# fire rated tenant separation wall assistance



## platinumaa (Oct 30, 2012)

i need a 2hr fire rated tenant separation wall.. the obstacle is there is an occupied tenant space next door.. the existing wall is not rated and only goes up 10 feet.. we cant use that wall.. have to build a new assembly in thinnest wall possible up against the existing wall that goes up 18 feet.. shaft wall will work but is extremely expensive, its a last resort option.. anyone come across a detail like this that can give some suggestions for a UL or gypsum or other rated assembly? can be wood or metal

thanks!


----------



## fatboy (Oct 30, 2012)

In the long run, the shaft wall will probably be your best bet, even with the cost. There are many 2-HR assemblies in the gyp manual, but factoring 4 layers of rock and the labor?


----------



## steveray (Oct 30, 2012)

Shaftwall is about the only option for a one sided 2 hr wall.......or masonry.....


----------



## cda (Oct 30, 2012)

check this product it is about two to three inches thick when done, and carries two hour rating, sorry cannot get to specfic product :::

Georgia-Pacific DensGlass Shaftliner Fiberglass Mat Gypsum Panel

DensGlass® Shaftliner Area Separation Walls Submittal (564KB/2pgs)


----------



## Pcinspector1 (Oct 31, 2012)

Are there any interior 2-hr wall assemblies that allow the pyro-guard or fire treated plywoods to be used in an interior application?

Just wondering?


----------



## cda (Oct 31, 2012)

I guess the other question is

Why is a two hour wall required?????


----------



## platinumaa (Nov 1, 2012)

cda, for separating 2 separate tenants..

**Given data:**

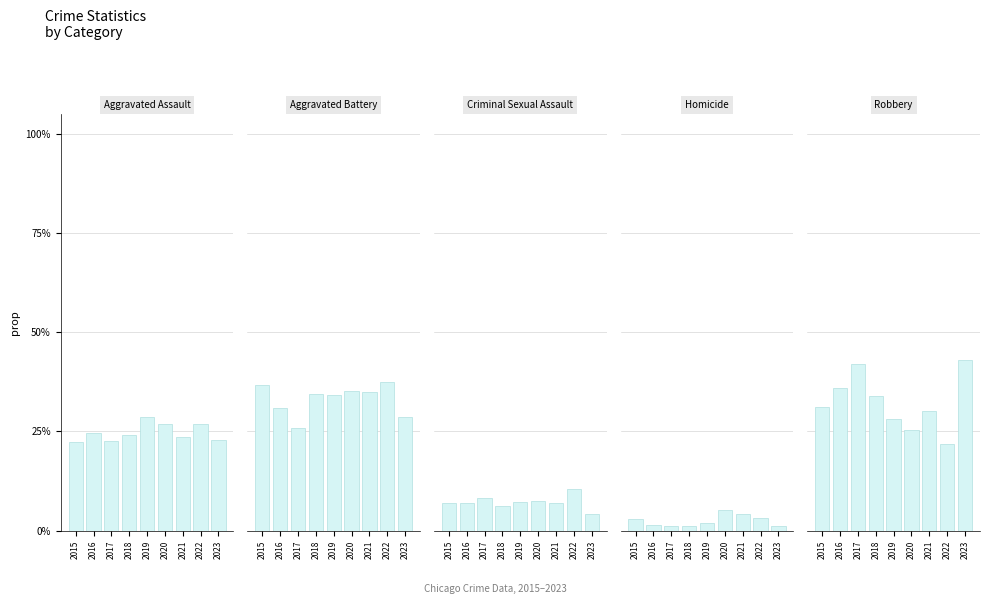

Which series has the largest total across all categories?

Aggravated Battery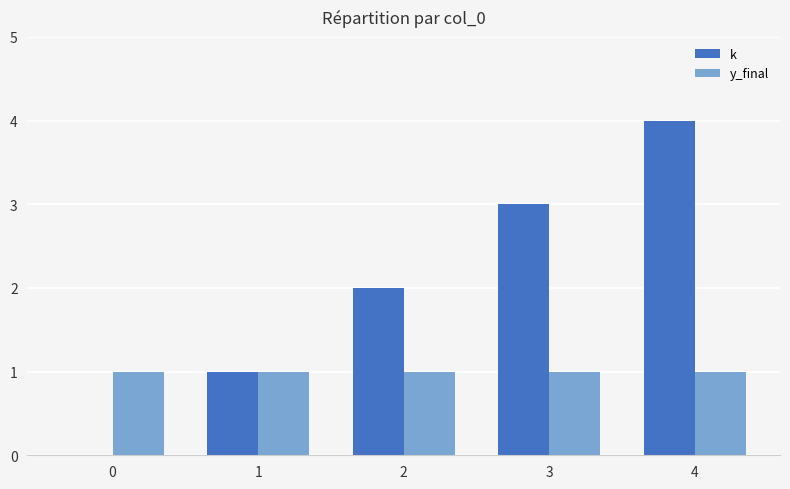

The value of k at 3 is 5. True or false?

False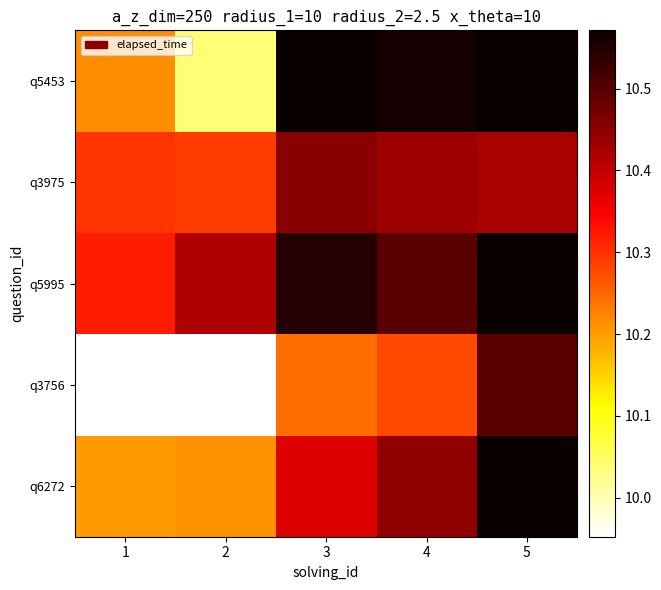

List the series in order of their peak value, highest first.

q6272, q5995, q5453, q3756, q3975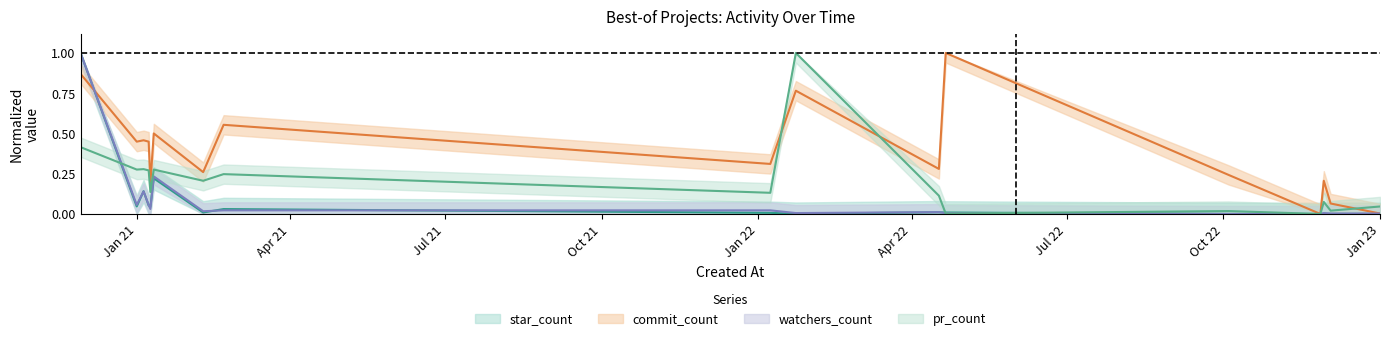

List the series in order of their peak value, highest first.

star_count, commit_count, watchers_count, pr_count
---
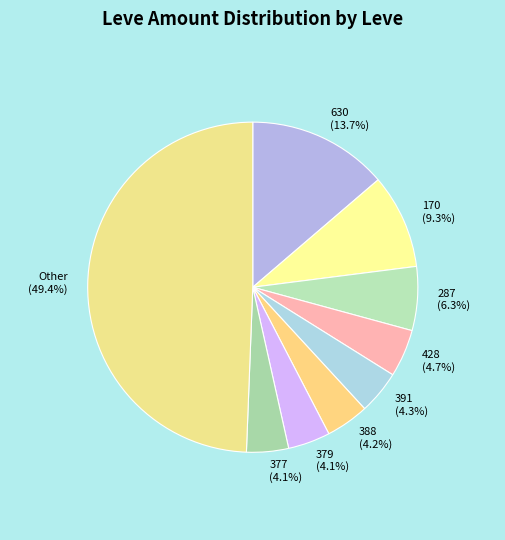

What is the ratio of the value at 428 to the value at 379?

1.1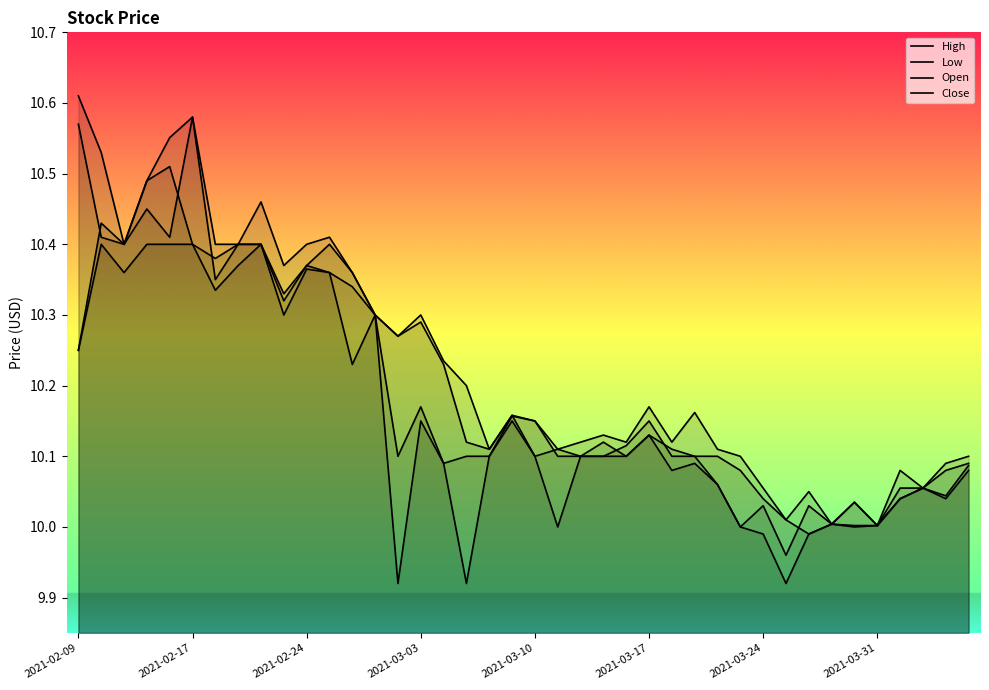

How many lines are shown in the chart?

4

**Exercise requirements:**
- 1) Decide whether each statement agrees with the forum thread on the fire rated tenant separation wall. Answer yes or no for each, and quote the words from the thread that decide it.
(a) The existing wall next to the occupied tenant space is fire rated.
(b) The original poster considers shaft wall a last resort because of its cost.
(c) The product cda suggests is about two to three inches thick when done.
- 2) In the forum thread on the fire rated tenant separation wall, what reason does platinumaa give when cda asks why a two-hour wall is required?

**Completed exercise:**
- 1)
(a) No: "the existing wall is not rated and only goes up 10 feet"
(b) Yes: "shaft wall will work but is extremely expensive, its a last resort option"
(c) Yes: "it is about two to three inches thick when done, and carries two hour rating"

- 2) The wall is for separating two separate tenants.